__WHAT IS BEING ASKED__: Reproduce the patent claims text below in full, word for word.

__SELECTED PASSAGE__:
20060101 G06F003/0482 |
Claims
1. An apparatus comprising: a processor; and a memory including
computer program code, the memory and the computer program code
configured, with the processor, to cause the apparatus to perform
at least the following: enable, in response to receiving a present
user input associated with a position on a screen of an electronic
device, a user to interact with a graphical user interface at a
determined displaced effective input position on the screen,
wherein the position of the displaced effective input is displaced
from the associated present user input screen position and is
determined by scaling a displacement vector from a reference
position associated with a reference user input to the spaced apart
position of the received present user input.
2. The apparatus of claim 1, wherein the apparatus is configured to
determine the position of the displaced effective input with
respect to the reference position by scaling the displacement
vector by a factor less than 1.
3. The apparatus of claim 1, wherein the apparatus is configured to
determine the position of the displaced effective input with
respect to the reference position by scaling the displacement
vector by a factor greater than 1.
4. The apparatus of claim 1, wherein the apparatus is configured to
allow the user to interact with the graphical user interface at a
determined displaced effective input position on the screen by:
interacting with graphical user interface elements located at the
determined effective input position prior to the present user input
being received.
5. The apparatus of claim 1, wherein the apparatus is configured to
allow the user to interact with the graphical user interface at a
determined displaced effective input position on the screen by:
selecting graphical user interface elements at the determined
effective input position.
6. The apparatus of claim 1, wherein the apparatus is configured to
allow the user to interact with the graphical user interface at a
determined displaced effective input position on the screen by:
moving graphical user interface elements to the determined
effective input position.
7. The apparatus of claim 1, wherein the reference position
corresponds to the position of a previously received user input,
the previously received user input being a user input which was
provided before the present user input.
8. The apparatus of claim 1, wherein the reference position
corresponds to be the position of a simultaneously or concurrently
received user input, the simultaneously or concurrently received
user input being a user input received at least partially
overlapping in time with the present user input.

__RECORD EXCERPTS__:
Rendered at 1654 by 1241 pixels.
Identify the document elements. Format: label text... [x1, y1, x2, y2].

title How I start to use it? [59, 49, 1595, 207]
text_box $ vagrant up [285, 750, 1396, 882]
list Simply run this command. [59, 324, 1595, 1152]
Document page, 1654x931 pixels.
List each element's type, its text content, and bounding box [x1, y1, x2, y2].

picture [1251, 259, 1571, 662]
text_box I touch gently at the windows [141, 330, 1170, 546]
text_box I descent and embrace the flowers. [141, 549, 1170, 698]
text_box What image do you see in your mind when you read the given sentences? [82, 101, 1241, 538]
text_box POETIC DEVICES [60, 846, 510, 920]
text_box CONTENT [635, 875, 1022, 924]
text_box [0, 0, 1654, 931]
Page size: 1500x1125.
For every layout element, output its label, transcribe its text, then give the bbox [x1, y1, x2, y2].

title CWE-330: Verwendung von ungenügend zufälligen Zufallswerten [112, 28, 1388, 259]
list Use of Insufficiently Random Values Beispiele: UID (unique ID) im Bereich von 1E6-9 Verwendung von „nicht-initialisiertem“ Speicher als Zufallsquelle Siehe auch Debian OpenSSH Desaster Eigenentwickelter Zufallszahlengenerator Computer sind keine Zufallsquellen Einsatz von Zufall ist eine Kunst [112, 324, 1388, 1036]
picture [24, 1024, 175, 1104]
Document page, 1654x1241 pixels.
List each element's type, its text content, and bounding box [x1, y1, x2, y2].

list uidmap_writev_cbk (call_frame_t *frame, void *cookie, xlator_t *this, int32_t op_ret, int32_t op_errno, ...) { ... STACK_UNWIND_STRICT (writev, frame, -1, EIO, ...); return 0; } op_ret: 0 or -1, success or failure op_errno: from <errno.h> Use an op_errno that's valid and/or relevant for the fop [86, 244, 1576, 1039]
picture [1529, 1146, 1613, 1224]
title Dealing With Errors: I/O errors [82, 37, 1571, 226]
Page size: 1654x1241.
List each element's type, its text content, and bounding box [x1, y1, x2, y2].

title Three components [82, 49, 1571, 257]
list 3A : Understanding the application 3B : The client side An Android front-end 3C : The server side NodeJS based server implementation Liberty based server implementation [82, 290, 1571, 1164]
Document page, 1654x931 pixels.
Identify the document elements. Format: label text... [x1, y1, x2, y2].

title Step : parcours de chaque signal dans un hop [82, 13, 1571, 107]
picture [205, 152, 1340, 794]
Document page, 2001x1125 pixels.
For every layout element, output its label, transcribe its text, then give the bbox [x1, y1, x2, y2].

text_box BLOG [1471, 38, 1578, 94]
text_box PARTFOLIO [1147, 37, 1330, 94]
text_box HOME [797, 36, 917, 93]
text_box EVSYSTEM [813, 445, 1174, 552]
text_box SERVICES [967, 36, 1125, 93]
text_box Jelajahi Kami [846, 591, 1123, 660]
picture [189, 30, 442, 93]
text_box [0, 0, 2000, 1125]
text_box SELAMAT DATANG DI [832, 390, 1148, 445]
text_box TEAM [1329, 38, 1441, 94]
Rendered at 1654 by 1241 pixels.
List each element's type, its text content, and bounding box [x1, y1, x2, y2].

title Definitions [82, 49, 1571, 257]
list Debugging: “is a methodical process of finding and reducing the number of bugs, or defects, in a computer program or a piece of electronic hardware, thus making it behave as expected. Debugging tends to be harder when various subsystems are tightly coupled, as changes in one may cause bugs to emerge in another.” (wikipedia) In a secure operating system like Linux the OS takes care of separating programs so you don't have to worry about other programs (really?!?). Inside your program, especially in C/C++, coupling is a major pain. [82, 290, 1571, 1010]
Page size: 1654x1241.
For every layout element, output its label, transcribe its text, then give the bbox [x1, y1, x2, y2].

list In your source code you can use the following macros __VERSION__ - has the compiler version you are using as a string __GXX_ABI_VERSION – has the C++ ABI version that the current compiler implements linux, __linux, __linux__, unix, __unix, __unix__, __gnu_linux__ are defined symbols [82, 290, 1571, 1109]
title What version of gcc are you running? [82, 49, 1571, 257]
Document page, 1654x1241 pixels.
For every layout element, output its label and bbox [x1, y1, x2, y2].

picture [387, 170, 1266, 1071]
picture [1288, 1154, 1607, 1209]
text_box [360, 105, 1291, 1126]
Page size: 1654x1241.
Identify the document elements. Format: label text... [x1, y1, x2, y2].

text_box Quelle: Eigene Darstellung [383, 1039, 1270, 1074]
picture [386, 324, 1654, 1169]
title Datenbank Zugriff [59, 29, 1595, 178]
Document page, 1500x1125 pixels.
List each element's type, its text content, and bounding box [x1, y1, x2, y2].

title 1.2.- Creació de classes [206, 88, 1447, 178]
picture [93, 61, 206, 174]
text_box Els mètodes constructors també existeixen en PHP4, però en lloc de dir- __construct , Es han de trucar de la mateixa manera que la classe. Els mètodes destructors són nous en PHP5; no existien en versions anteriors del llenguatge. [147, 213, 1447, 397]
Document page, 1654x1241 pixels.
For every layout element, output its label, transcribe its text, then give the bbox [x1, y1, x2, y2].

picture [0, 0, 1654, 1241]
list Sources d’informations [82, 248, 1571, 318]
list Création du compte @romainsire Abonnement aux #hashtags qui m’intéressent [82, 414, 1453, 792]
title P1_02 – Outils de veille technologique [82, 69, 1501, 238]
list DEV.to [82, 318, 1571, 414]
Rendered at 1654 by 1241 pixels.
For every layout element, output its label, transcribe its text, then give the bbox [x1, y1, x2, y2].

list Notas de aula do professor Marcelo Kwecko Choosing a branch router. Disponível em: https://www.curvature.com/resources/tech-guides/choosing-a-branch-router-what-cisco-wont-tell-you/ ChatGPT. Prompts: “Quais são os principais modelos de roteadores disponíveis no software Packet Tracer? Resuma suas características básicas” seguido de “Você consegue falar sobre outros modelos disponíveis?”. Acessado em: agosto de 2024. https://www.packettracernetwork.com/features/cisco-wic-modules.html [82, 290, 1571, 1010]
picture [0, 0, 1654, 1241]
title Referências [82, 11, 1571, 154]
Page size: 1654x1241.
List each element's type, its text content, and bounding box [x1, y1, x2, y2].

__COMPLETE ANSWER__:
20060101 G06F003/0482 |
Claims
1. An apparatus comprising: a processor; and a memory including
computer program code, the memory and the computer program code
configured, with the processor, to cause the apparatus to perform
at least the following: enable, in response to receiving a present
user input associated with a position on a screen of an electronic
device, a user to interact with a graphical user interface at a
determined displaced effective input position on the screen,
wherein the position of the displaced effective input is displaced
from the associated present user input screen position and is
determined by scaling a displacement vector from a reference
position associated with a reference user input to the spaced apart
position of the received present user input.
2. The apparatus of claim 1, wherein the apparatus is configured to
determine the position of the displaced effective input with
respect to the reference position by scaling the displacement
vector by a factor less than 1.
3. The apparatus of claim 1, wherein the apparatus is configured to
determine the position of the displaced effective input with
respect to the reference position by scaling the displacement
vector by a factor greater than 1.
4. The apparatus of claim 1, wherein the apparatus is configured to
allow the user to interact with the graphical user interface at a
determined displaced effective input position on the screen by:
interacting with graphical user interface elements located at the
determined effective input position prior to the present user input
being received.
5. The apparatus of claim 1, wherein the apparatus is configured to
allow the user to interact with the graphical user interface at a
determined displaced effective input position on the screen by:
selecting graphical user interface elements at the determined
effective input position.
6. The apparatus of claim 1, wherein the apparatus is configured to
allow the user to interact with the graphical user interface at a
determined displaced effective input position on the screen by:
moving graphical user interface elements to the determined
effective input position.
7. The apparatus of claim 1, wherein the reference position
corresponds to the position of a previously received user input,
the previously received user input being a user input which was
provided before the present user input.
8. The apparatus of claim 1, wherein the reference position
corresponds to be the position of a simultaneously or concurrently
received user input, the simultaneously or concurrently received
user input being a user input received at least partially
overlapping in time with the present user input.